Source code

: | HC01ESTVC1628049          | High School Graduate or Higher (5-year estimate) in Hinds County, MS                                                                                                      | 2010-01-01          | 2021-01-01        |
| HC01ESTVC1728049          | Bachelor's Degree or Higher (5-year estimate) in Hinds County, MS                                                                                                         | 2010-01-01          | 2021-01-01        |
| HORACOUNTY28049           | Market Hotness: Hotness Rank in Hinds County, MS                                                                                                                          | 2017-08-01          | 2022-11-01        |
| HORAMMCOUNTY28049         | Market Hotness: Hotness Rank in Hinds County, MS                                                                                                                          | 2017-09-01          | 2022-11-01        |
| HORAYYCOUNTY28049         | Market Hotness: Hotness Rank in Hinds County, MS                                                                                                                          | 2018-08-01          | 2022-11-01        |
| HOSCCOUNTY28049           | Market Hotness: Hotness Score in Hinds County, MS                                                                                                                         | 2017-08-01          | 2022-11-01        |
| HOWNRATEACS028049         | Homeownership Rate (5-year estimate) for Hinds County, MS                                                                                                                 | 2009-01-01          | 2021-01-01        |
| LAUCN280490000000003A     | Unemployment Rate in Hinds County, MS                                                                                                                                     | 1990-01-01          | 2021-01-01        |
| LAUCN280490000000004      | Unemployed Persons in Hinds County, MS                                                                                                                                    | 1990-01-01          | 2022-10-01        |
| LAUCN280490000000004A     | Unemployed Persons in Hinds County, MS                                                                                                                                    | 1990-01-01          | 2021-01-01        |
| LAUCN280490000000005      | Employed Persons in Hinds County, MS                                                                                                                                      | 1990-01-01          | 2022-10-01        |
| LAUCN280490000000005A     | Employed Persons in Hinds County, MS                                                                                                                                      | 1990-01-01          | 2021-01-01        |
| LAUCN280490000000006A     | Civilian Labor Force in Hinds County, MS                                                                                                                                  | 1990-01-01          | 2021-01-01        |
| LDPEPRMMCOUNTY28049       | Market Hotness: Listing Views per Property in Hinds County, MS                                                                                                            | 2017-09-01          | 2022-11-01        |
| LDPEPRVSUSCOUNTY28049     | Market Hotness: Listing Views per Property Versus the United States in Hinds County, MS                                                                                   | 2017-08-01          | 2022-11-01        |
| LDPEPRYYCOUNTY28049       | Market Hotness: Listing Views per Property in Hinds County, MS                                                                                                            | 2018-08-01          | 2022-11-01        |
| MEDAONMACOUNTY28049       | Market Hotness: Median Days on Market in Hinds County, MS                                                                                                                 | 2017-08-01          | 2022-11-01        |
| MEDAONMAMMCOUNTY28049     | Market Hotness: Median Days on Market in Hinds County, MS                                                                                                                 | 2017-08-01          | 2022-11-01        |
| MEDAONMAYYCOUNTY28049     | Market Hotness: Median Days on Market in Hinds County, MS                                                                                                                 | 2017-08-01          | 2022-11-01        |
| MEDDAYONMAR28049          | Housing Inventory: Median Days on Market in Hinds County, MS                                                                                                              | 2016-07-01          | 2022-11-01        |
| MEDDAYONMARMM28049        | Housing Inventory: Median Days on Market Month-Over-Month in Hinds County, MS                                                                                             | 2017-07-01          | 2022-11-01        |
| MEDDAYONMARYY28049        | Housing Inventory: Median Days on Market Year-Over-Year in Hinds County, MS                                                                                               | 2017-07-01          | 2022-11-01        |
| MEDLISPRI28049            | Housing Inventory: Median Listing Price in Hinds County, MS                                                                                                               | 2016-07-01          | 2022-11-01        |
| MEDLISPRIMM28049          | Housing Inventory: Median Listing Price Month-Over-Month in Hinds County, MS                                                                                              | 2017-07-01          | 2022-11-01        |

#### YOUR GOAL:
From the records above, copy out the line with "High School Graduate", the line with "Bachelor's Degree or", and every line between them, word for word.

#### YOUR SOLUTION:
: | HC01ESTVC1628049          | High School Graduate or Higher (5-year estimate) in Hinds County, MS                                                                                                      | 2010-01-01          | 2021-01-01        |
| HC01ESTVC1728049          | Bachelor's Degree or Higher (5-year estimate) in Hinds County, MS                                                                                                         | 2010-01-01          | 2021-01-01        |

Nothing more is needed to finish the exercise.